Monday, Jun. 03, 1974

The New Philadelphia Story

It was a day of sheer, giddy, lustful triumph, a day to wipe out memories of all the decades of defeat. Down Broad and Chestnut streets wound the motorcade last week while some 2 million zealots, nearly half the population of metropolitan Philadelphia, screamed with delight, threw confetti and fought with sweating cops to get close to their heroes. The Philadelphia Flyers had just won the Stanley Cup, symbol of supremacy in pro hockey, by destroying the Boston Bruins with un-Quakerlike ferocity, and the city had spontaneously taken Monday off to celebrate.

Perched on the trunk of a taxicab at Broad and Chancellor streets, Mrs. Alberta Taylor, a retired schoolteacher, gazed with admiration at the massive throng--bigger, said some, than the crowds that turned out to mark the end of World War II--and declared: "It's been so long since we've had anything to root for in Philadelphia. I'm so excited and proud."

Heady Stuff. There is plenty to root for these days in Philadelphia, long the city of brotherly losers, where over the years sports fans have become so frustrated that they once booed Santa Claus when he turned up at a football game. Not only did the Flyers triumph, but the Phillies--the Phillies?--are leading the Eastern Division of the National League. Heady stuff, and emblematic of the fact that things are looking up in Philadelphia, that citadel of conservatism, the faded dowager of the East Coast, the yawn between New York City and Washington, the well-kicked butt of humor for comedians. Perhaps the cruelest cut of all came from W.C. Fields, a home-town boy, who was said to have proposed as his epitaph: "On the whole, I'd rather be in Philadelphia."

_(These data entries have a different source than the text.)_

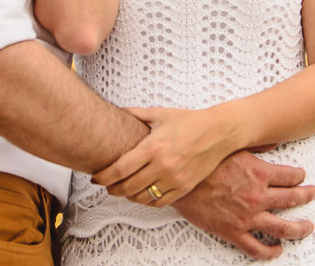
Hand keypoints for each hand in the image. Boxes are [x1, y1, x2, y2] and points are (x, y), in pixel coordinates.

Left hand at [93, 107, 235, 206]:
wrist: (219, 132)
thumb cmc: (190, 121)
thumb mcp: (160, 114)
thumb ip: (136, 114)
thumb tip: (118, 111)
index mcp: (153, 146)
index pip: (120, 169)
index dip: (103, 177)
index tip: (95, 178)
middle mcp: (162, 165)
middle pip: (127, 187)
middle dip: (112, 189)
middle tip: (106, 186)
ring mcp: (174, 178)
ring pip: (142, 198)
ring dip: (128, 196)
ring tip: (123, 189)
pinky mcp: (184, 187)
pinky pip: (159, 202)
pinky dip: (147, 201)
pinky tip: (142, 194)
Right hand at [173, 150, 314, 260]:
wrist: (178, 180)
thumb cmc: (203, 162)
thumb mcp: (232, 146)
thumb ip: (256, 145)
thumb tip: (273, 141)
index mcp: (258, 173)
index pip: (290, 176)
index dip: (299, 175)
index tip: (302, 176)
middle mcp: (257, 196)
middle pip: (293, 199)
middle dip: (307, 197)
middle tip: (314, 195)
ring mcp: (247, 216)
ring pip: (283, 228)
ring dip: (299, 228)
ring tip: (307, 227)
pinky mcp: (233, 232)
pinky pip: (256, 248)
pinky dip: (270, 251)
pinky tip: (277, 250)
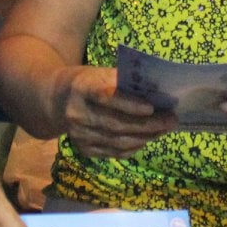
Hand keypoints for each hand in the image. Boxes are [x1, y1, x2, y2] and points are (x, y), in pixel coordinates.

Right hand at [59, 65, 175, 159]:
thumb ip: (122, 81)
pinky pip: (114, 153)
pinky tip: (147, 139)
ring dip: (145, 137)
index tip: (152, 107)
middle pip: (116, 124)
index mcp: (81, 88)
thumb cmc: (86, 82)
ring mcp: (79, 135)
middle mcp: (77, 114)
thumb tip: (156, 90)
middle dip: (148, 124)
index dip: (129, 104)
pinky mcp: (84, 150)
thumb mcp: (98, 73)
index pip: (106, 97)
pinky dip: (134, 148)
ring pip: (118, 142)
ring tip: (164, 130)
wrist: (56, 100)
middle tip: (171, 120)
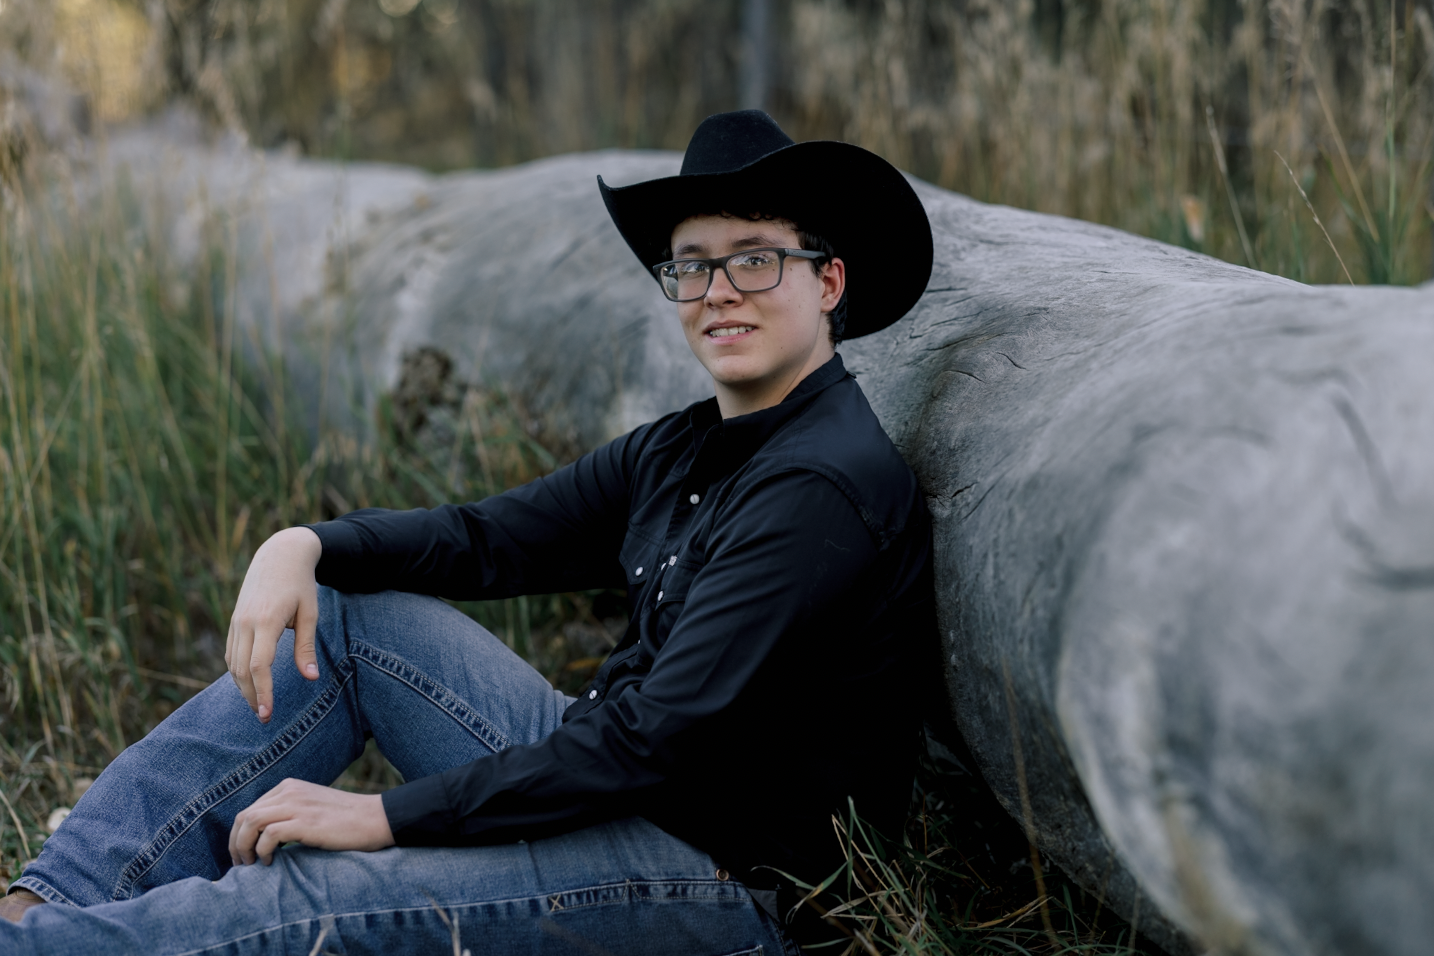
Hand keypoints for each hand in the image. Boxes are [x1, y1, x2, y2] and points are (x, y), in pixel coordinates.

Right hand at [226, 526, 322, 722]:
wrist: (280, 555)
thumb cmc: (300, 584)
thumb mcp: (310, 613)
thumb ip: (306, 647)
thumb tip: (310, 678)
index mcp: (266, 620)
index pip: (259, 665)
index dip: (262, 692)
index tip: (267, 713)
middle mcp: (245, 622)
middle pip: (241, 670)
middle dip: (251, 696)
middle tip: (264, 717)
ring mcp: (236, 621)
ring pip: (232, 663)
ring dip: (243, 687)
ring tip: (258, 704)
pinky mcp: (234, 620)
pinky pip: (231, 652)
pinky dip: (238, 671)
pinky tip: (250, 682)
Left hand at [229, 778, 394, 865]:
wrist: (375, 818)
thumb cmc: (345, 819)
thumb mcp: (312, 807)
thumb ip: (289, 812)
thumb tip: (263, 836)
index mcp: (289, 787)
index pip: (249, 809)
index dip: (239, 835)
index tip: (244, 855)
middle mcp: (290, 792)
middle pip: (244, 816)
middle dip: (236, 843)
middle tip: (242, 864)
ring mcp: (298, 805)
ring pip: (251, 822)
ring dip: (244, 847)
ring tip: (251, 865)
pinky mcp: (306, 822)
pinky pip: (269, 835)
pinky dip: (263, 851)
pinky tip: (271, 862)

Today the city that Fields fled is struggling hard, and with some success, to solve the great problem facing all major urban centers: how to make life attractive downtown. During the past two decades, Philadelphia has protected and rebuilt its historic core for people, not automobiles. As a result, the city is one of the few large American metropolises where walking in the center of town can be a pleasure.

As they went about pouring $1.3 billion into renewal projects, Philadelphia's planners wisely continued to honor the unwritten but hallowed "Billy Penn Hatbrim Rule," which holds that no building may rise higher than 548 ft. (or about 40 stories), the height of the hatbrim on the huge statue of Penn that surmounts city hall. As a result, the sidewalks are flooded with sunlight from city hall, a gloriously gaudy souvenir of the 19th century, to the simplicity and quiet dignity of Independence Hall.

To encourage people to move into the downtown area, Philadelphia has been rejuvenating a neighborhood directly south of Independence Hall that is known as Society Hill. Instead of sending in the bulldozers to flatten the decaying district, Philadelphia has cleared out only the grim factories and warehouses, while rebuilding the small, elegant 18th century town houses and creating what Inquirer Editor Eugene Roberts Jr. calls "a suburb right in the middle of the city." In the past three years 23 restaurants and bistros have opened in the neighborhood, catering to the 8,000 people--mostly young couples--that have moved back into the area.

The renaissance of Philadelphia has not affected the city's traditions. At the stately Bellevue-Stratford Hotel, a string trio still plays Strauss waltzes during the afternoon cocktail hour. The main shopping floor of Wanamaker's, one of the city's major department stores, is lined with heroic-sized paintings: Orpheus Laments the Fate of Eurydice looks down on the women's panty department. Philadelphia remains one of the great art and music centers of the U.S. The Philadelphia Orchestra, conducted by the tireless Eugene Ormandy, 74, is one of the nation's finest. This summer, as they have since 1930, Philadelphians will flock to the open-air Robin Hood Dell concerts in 4,000-acre Fairmont Park.

Gussied Up. Long a tryout town for Broadway, Philadelphia has a theatrical scene that is improving and has even gussied up the beginnings of a night life. For all its historic attraction, Philadelphia has been a bummer for tourists, but tour directors are beginning to take notice, and eight new hotels have either opened in the past 18 months or are now under construction.

Philadelphia continues to be afflicted by the problems that are endemic to most big American cities: racial tension, poor housing for low-income groups, underfinanced and overwhelmed public schools, a chilling crime rate (a recent federal report ranked the city behind Detroit and Denver as the third most violent in the country).

But last week, in the flush of rare victory, Philadelphians were not concerned about sober matters of sociology. The Philadelphia Flyers triumphantly put the Stanley Cup on display in a center-city branch of the Girard Bank. On the first day, some 15,000 people reverently lined up and filed past to see for themselves the tangible proof that Philadelphia at long last is a winner.